## Work instructions
Across all entries below, how many lines include "sensores"? Only the number, please.
Task material section start
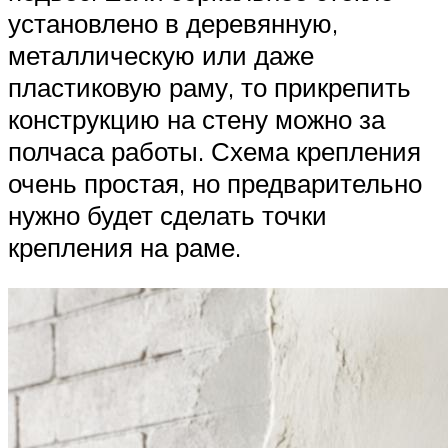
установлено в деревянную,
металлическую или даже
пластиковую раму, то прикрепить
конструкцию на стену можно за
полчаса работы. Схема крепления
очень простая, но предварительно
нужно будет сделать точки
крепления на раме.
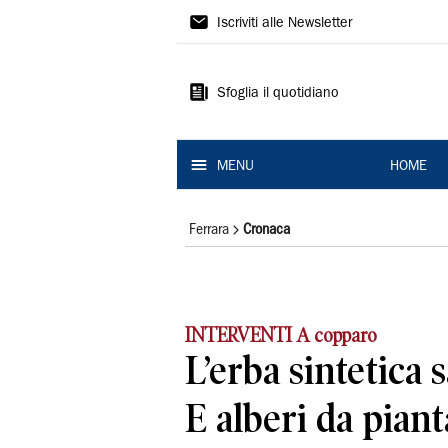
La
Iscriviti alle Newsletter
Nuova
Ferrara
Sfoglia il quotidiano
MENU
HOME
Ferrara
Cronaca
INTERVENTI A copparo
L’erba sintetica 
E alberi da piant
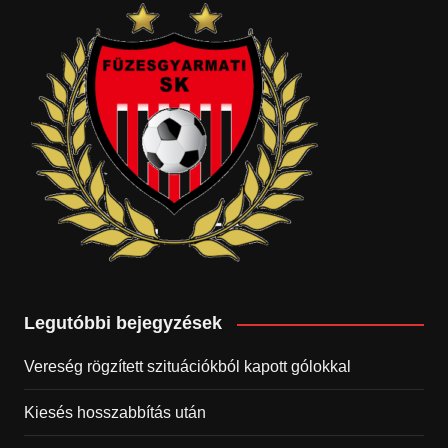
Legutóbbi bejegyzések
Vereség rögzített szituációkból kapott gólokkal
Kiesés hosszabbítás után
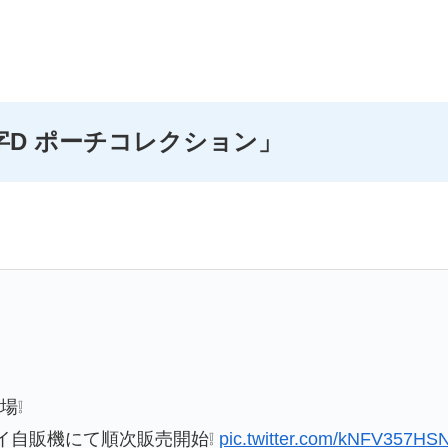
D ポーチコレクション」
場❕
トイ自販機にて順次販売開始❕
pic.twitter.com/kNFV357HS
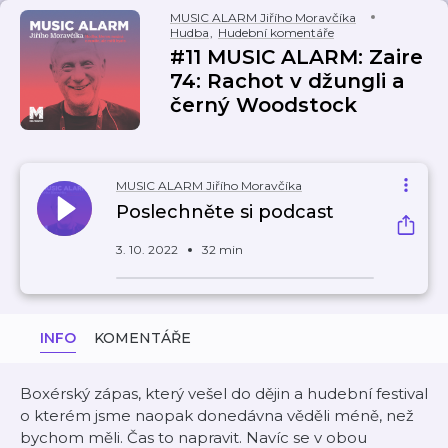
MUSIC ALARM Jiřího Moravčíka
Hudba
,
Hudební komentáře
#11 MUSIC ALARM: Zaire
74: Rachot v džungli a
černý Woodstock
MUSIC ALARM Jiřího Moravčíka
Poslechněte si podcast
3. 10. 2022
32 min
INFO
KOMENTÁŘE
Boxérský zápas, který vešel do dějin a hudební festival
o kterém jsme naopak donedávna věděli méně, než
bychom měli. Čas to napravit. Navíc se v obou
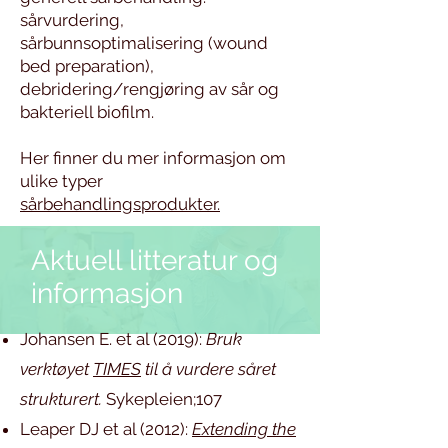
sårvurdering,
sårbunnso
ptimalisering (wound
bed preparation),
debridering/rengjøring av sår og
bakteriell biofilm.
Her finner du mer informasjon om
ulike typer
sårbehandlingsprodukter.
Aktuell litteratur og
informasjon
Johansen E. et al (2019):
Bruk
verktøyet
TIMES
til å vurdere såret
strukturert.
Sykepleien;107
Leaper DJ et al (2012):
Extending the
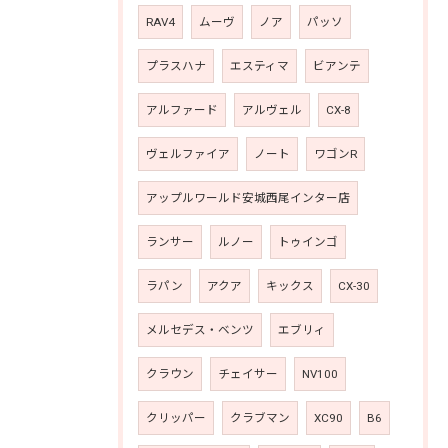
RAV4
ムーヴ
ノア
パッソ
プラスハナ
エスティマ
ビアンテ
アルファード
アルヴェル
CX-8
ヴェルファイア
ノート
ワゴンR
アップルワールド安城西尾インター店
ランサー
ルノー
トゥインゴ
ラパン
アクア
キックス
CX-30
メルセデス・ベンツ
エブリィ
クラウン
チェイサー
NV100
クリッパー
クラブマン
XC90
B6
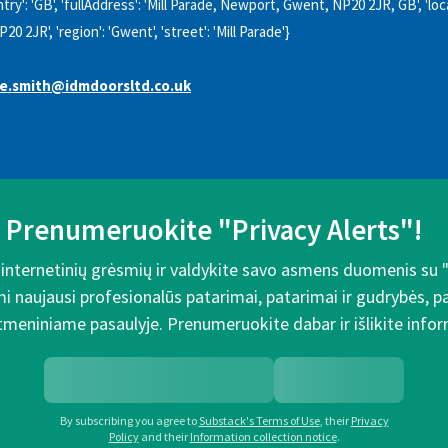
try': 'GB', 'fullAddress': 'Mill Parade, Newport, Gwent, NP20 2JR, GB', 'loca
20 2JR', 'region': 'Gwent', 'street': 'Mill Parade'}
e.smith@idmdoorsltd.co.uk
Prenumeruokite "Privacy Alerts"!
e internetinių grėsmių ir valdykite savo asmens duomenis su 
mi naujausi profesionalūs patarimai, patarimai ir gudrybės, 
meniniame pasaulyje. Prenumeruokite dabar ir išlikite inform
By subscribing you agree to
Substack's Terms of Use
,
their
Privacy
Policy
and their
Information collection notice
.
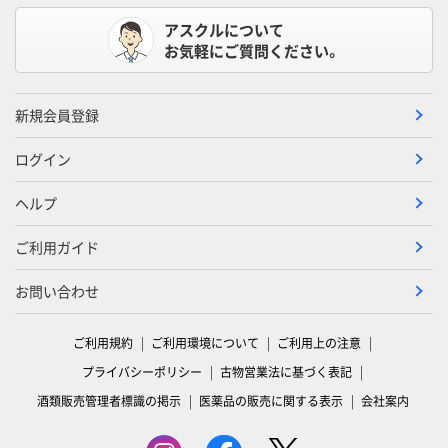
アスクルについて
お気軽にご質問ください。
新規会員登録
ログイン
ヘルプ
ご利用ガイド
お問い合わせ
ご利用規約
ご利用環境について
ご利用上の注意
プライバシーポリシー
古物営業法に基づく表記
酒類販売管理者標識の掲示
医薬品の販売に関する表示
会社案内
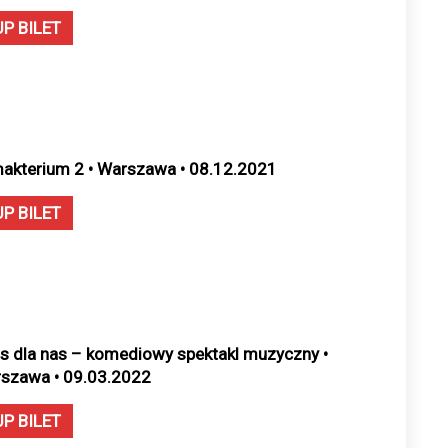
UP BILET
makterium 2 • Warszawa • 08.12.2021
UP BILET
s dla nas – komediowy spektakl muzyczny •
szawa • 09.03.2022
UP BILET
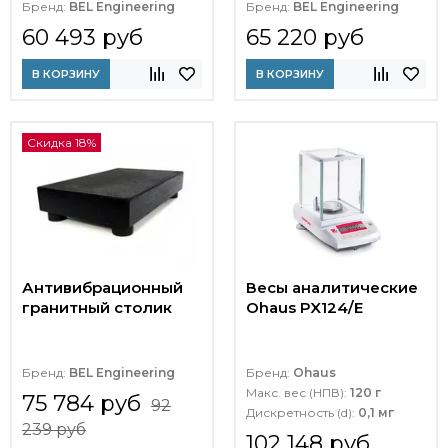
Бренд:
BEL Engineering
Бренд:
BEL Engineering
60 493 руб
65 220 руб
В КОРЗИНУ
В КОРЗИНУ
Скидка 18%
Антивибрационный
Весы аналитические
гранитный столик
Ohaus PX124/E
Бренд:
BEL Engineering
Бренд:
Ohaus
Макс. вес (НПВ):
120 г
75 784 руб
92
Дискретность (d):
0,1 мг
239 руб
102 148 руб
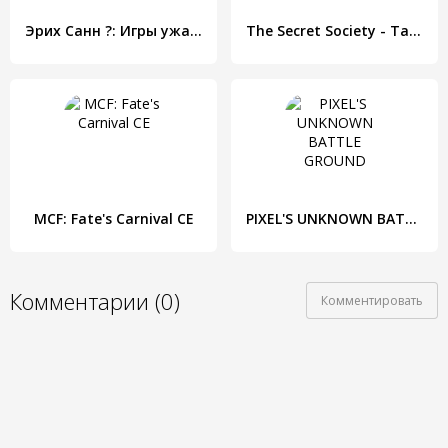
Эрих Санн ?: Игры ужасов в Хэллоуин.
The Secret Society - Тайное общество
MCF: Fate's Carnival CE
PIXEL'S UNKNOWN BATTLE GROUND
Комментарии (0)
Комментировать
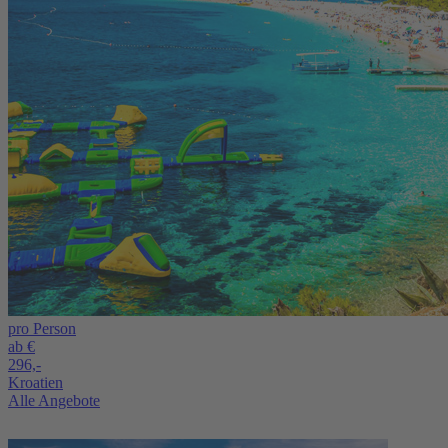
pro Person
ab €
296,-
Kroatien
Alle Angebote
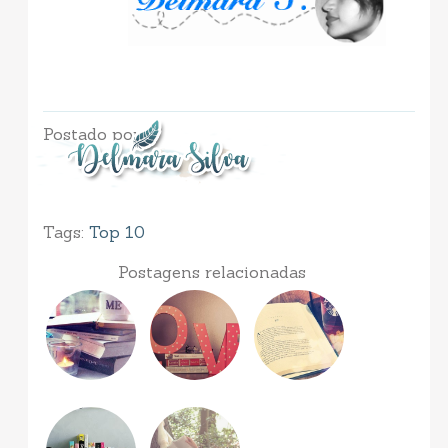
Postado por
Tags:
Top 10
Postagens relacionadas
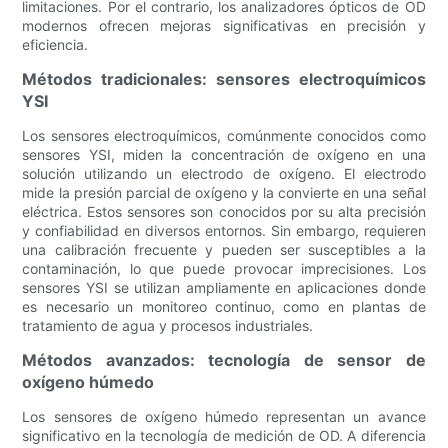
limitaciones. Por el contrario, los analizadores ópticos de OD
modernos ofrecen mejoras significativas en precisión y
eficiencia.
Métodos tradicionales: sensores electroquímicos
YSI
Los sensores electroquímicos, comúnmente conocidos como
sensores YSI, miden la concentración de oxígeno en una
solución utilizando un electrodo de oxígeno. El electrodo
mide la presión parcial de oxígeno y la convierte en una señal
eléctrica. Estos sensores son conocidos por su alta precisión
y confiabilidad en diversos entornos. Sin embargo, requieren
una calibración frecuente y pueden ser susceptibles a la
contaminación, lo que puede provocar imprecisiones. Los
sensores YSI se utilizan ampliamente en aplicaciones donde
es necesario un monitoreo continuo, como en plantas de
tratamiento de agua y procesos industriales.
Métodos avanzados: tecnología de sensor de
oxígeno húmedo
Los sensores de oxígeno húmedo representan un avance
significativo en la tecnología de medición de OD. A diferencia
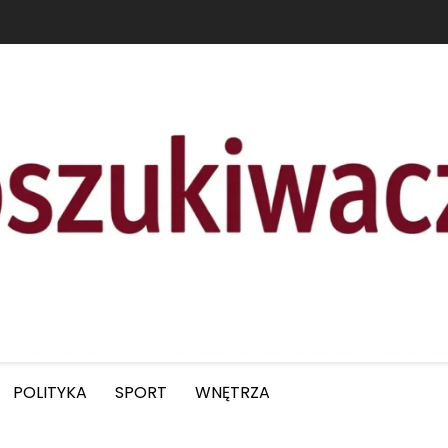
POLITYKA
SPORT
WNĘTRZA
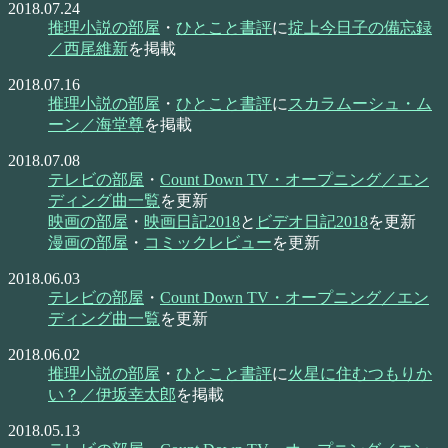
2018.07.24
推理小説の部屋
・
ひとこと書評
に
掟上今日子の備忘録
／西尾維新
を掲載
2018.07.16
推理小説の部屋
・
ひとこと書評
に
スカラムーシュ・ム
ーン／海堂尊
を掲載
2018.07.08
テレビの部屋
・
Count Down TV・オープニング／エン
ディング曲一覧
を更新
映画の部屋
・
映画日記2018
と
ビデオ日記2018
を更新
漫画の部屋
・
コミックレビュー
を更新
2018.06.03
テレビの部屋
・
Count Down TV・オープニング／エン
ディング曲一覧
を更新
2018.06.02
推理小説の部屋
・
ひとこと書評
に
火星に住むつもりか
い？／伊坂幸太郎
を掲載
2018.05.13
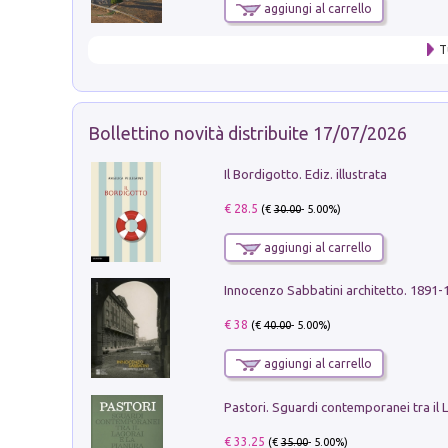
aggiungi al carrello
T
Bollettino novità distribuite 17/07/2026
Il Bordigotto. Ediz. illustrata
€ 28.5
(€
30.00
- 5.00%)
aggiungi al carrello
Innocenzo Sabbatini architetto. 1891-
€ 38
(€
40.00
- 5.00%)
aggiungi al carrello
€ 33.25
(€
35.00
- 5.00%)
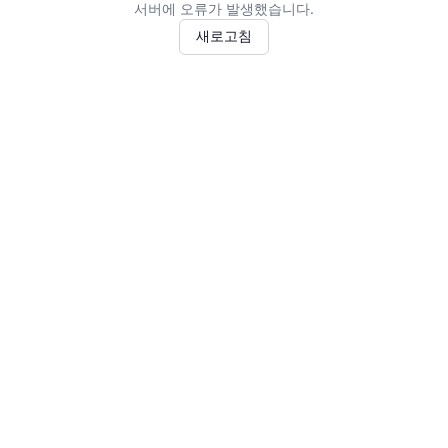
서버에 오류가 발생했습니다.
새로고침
Task material section end
## Completed task
6